J'avais pourtant souvenir d'un opéra bien plus long et complexe. Fort heureusement, j'ai un blog qui me permet de déswaper les 2h45 de la version Pleyel de 2007, autrement plus complète (et pourtant sans mise en scène). C'est dingue ce que l'on peut faire avec un bon algo de compression (ça m'explique aussi pourquoi un seul des deux frères était immortel, pardi...). On sent que le droit moral s'est évanoui dans la nature. Est-ce vraiment un mal ?

demandez le programme !

Quand on rentre en France, il faut immédiatement se remettre dans le bain : premier RER désorganisé, correspondance en carafe totale, et puis quand on arrive à la salle de concert, voilà qu’il n’y a plus de programme papier. Et aucun moyen de mettre la main sur le moindre exemplaire : la salle Pleyel donne dans les économies drastiques, et c’est vraiment pénible.
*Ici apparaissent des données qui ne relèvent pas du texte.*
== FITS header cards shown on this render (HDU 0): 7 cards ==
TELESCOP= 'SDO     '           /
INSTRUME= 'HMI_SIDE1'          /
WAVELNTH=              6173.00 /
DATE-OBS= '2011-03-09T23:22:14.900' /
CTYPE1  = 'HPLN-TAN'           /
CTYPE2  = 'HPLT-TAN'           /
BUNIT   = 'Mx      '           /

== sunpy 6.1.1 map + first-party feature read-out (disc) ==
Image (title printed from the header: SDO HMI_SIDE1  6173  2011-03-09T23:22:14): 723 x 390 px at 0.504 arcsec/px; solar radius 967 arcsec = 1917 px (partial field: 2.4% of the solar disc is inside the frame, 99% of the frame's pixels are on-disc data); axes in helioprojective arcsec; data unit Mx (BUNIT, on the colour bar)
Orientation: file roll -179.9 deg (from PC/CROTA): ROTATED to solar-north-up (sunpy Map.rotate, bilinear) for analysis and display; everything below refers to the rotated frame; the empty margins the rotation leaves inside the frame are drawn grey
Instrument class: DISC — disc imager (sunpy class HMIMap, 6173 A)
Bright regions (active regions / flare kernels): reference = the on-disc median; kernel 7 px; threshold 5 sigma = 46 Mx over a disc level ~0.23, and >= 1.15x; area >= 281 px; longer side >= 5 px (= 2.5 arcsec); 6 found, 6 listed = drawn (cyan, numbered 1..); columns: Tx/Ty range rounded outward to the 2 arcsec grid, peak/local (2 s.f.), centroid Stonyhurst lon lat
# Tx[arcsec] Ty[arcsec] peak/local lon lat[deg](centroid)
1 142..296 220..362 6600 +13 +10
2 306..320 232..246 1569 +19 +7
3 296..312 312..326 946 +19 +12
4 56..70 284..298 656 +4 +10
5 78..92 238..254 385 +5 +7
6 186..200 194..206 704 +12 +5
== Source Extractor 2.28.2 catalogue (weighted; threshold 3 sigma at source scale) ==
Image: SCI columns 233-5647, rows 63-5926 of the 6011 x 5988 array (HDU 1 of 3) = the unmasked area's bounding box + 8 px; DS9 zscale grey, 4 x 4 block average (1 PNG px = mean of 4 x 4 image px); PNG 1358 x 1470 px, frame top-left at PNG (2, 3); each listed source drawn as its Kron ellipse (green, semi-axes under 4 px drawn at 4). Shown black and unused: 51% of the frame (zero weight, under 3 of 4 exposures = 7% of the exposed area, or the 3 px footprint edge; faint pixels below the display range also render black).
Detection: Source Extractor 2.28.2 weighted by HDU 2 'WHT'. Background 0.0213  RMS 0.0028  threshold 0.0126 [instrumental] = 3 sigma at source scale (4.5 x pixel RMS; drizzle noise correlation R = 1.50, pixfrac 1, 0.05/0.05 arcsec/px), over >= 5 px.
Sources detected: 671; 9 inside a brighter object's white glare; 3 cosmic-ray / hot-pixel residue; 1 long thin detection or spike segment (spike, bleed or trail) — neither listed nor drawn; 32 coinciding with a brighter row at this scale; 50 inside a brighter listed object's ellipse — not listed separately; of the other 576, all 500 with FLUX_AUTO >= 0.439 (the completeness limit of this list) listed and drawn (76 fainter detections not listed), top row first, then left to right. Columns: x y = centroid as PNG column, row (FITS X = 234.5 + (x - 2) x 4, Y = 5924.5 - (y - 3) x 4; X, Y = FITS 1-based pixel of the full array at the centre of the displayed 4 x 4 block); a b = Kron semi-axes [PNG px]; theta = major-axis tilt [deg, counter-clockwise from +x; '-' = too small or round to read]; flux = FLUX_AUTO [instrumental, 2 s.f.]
Vasily Petrenko dirigeait l’orchestre national de Radio France pour un concert original et assez couru (quoiqu’il me semble que le second balcon était en fait assez désert, comme souvent ces temps-ci). D’abord, un Concerto pour violon n° 1 de Karol Szymanowski, qui mérite le coup d’oreille. La question était de savoir si la fort jeune violiste Baïba Skride (dont je ne sais pas grand chose étant donné l’absence de programme…) valait aussi le coup d’oeil. L’avis de l’ami japonais est : « photoshop ». Je l’avais deviné… Mais la lettone joue fort bien, et après tout c’est ce qui compte (cela me permettra de rester fidèle à Julia). Tout le monde ne s’aventure pas chez Szymanowski — et c’est bien dommage. En bis, nous avons droit à l’étalon mondial, le Bach-de-rigueur ; un peu jeune encore.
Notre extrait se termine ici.